S&P backs UK's AAA rating as Government wields the axe
Agency predicts slower growth but warns against abandoning austerity measures
Nikhil Kumar is The Independent's New York correspondent. He was formerly assistant editor on the foreign desk and has also done a variety of jobs on the city desk, where he wrote about markets, commodities and other business and economics topics.
Tuesday 04 October 2011
The coalition's austerity drive means that the UK still commands a top-notch AAA credit rating despite facing slower growth, Standard & Poor's (S&P) said yesterday.
The agency, which in August stripped the US of its AAA rating for the first time, reaffirmed its positive view of the UK's creditworthiness just as the Chancellor, George Osborne, took to the podium to deliver his speech at the Conservative party conference in Manchester.
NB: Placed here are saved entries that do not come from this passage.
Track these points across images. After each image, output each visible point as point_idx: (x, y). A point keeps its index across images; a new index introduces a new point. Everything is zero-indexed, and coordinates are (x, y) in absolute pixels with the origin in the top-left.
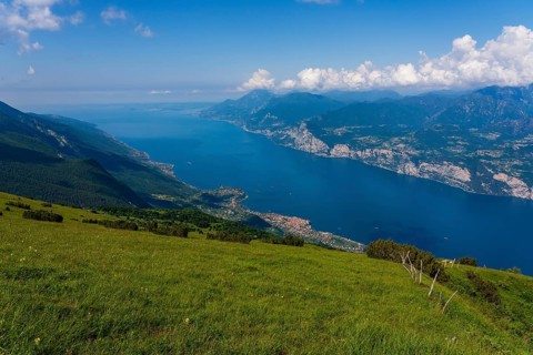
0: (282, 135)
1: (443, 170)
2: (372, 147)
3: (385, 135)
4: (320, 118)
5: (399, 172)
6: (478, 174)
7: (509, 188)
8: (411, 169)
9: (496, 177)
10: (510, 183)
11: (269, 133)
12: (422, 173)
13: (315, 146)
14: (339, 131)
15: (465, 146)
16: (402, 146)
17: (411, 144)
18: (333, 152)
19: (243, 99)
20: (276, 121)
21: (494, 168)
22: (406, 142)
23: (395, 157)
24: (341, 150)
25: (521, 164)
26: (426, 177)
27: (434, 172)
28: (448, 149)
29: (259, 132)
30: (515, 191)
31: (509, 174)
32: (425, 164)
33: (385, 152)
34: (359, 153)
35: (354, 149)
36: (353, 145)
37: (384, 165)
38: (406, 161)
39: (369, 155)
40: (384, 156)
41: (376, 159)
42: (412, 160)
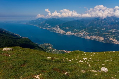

Endorsing Mr Osborne's cost cutting measures, S&P said the country's AAA rating could come under pressure if the Government's commitment to scaling back the deficit faltered in the face of weakening growth.
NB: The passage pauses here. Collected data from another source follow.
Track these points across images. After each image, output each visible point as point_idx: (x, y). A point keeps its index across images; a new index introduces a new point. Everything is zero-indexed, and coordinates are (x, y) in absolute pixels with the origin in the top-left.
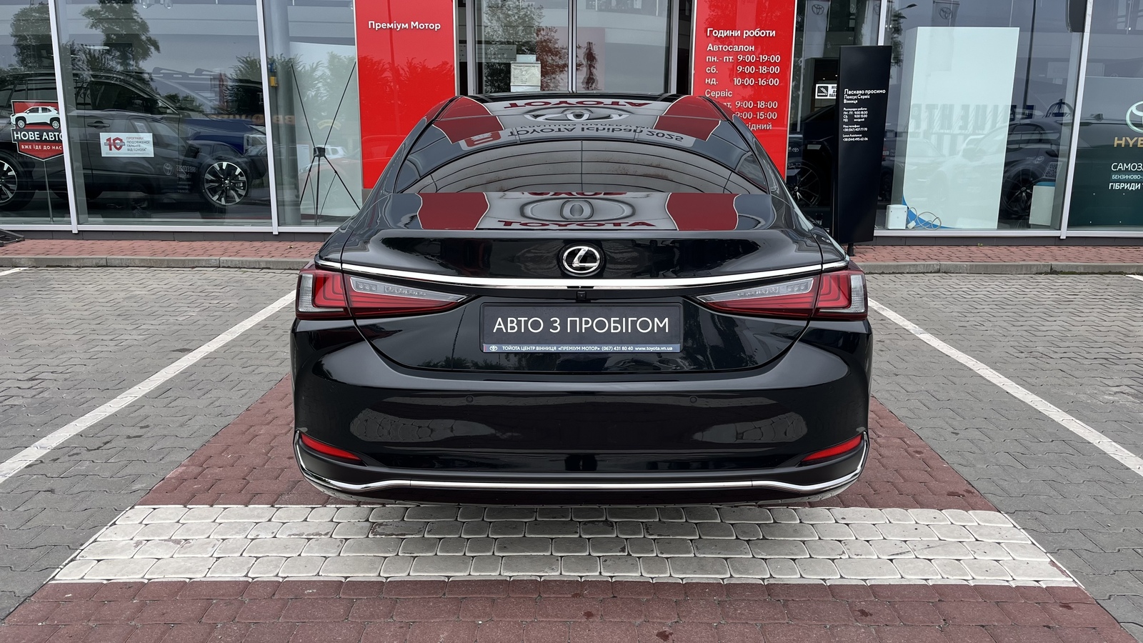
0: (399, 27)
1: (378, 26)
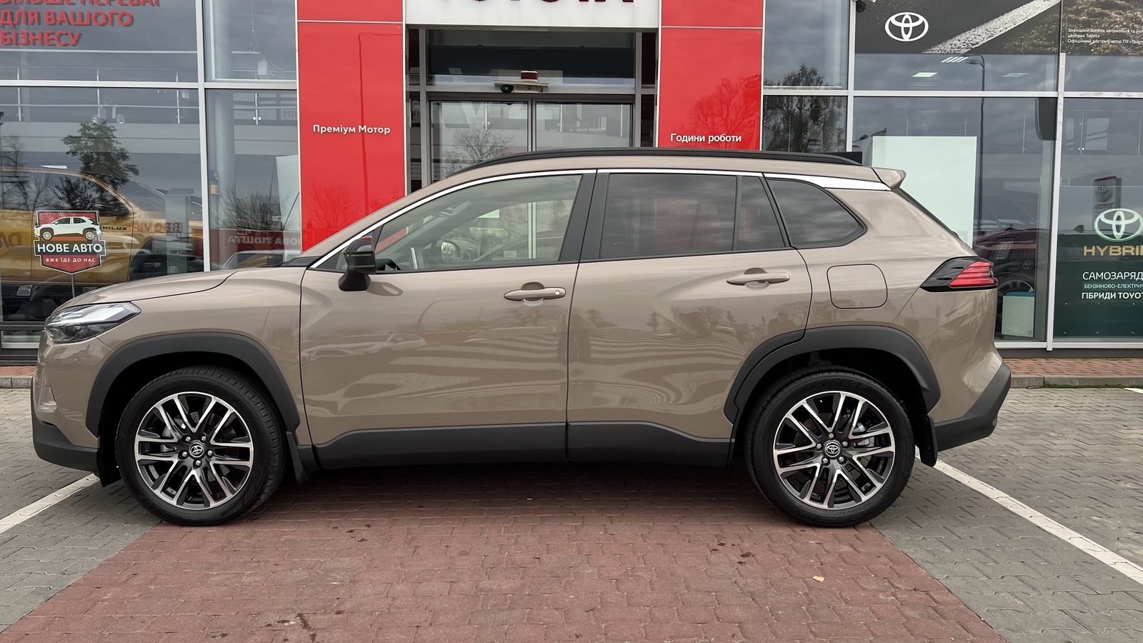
0: (346, 131)
1: (324, 129)
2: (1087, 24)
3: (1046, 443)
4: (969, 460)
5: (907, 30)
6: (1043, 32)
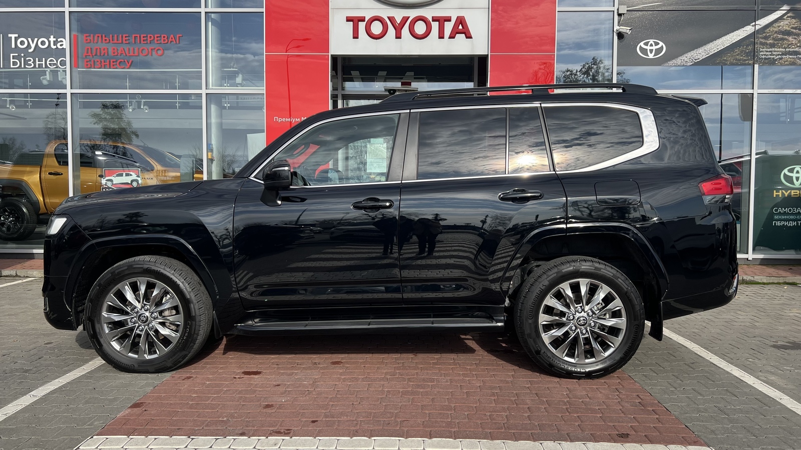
0: (294, 121)
1: (280, 120)
2: (772, 46)
3: (733, 317)
4: (681, 327)
5: (651, 51)
6: (743, 51)
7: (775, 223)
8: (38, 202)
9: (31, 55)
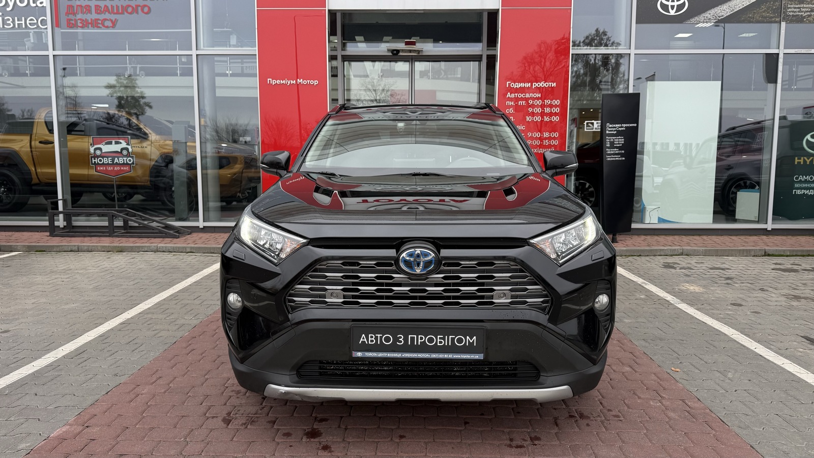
0: (289, 83)
1: (274, 82)
2: (801, 1)
5: (673, 7)
6: (770, 7)
7: (795, 192)
8: (29, 173)
9: (9, 14)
For now, however, its analysts expect that the "political consensus on fiscal policy will broadly hold for the near future, and that the Government will implement the measures in its ... fiscal consolidation program in order to achieve it targeted savings".
But while the Coalition wields the axe, growth will remain modest, with the agency predicting that the economy will expand by "around 1.8 per cent on average in 2011-2014, lower than the 2.5 per cent forecast by the Office for Budget Responsibility".
"Although the economy has exited recession, recovery has been lacklustre, with output essentially stagnating since the fourth quarter of 2010," S&P said. "In our view, the UK Government's efforts over the next few years to engineer a steep correction in the fiscal accounts will likely weigh on the economy."
This was "especially pertinent" in the short term, it added, as households strove to cut their debt burdens and banks tightened lending. The agency also questioned the Government's claim that the private sector would make up for cuts in the public sector.
"The reliance of UK economic growth in recent years on a limited number of sectors and regions, fuelled by rising private and public-sector debt, is an issue that the governing coalition intends to address," it said.
"In our view, however, the official assumption that the private sector will quickly step in to replace the withdrawal of public spending may prove optimistic, especially given weakening external demand and underlying structural impediments to economic growth, which will likely take time to correct."
And, as growth faltered, the Coalition was likely to find itself with a bigger-than-expected deficit, the agency warned, forecasting "a general government deficit of around 3.3 per cent of GDP" in the 2014 calender year, against the Government's 2.6 per cent projection for the 2014-15 fiscal year.
The assessment came as the Institute of Fiscal Studies said slower growth was likely to mean an extension of the fiscal squeeze beyond the next election, which is expected in 2015. "My guess is that the next set of growth forecasts will say the job won't be done and there'll be a couple of years of squeeze going into the next Parliament," the think-tank's director, Paul Johnson, said. "It will most likely be that we'll get that balance later than they were hoping a year ago... They will still actually have to be tightening."